▶ _DIRECTIONS_
Keep each line of the material that includes "projectlombok", and leave out the rest.

________________

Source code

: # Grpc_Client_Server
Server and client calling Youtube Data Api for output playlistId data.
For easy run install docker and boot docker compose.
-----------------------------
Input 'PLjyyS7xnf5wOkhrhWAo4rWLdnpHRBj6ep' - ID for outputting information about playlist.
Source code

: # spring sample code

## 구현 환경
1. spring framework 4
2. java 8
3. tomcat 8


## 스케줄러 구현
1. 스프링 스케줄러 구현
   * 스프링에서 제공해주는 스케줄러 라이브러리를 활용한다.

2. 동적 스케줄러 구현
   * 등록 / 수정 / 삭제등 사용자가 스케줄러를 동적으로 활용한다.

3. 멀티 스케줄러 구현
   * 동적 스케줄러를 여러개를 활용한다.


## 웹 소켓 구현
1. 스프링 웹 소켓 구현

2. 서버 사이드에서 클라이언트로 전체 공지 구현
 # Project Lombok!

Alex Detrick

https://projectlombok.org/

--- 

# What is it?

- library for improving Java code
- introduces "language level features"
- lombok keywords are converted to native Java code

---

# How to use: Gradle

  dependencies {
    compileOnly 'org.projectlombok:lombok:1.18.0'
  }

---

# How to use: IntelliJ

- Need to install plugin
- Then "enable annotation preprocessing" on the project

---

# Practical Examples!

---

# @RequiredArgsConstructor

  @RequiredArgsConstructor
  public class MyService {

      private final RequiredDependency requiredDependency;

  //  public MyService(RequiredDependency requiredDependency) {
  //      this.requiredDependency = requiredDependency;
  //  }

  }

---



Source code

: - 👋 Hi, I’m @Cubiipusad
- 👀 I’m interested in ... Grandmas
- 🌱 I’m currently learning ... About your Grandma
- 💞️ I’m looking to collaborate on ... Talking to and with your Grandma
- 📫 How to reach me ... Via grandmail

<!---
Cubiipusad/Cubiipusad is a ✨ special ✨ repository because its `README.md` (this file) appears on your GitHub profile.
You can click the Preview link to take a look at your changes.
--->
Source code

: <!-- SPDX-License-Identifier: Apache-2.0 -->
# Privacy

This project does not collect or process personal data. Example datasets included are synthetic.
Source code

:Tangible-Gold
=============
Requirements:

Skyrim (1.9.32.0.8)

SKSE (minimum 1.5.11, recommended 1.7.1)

________________

▶ _RESULT OF THE TASK_
https://projectlombok.org/
    compileOnly 'org.projectlombok:lombok:1.18.0'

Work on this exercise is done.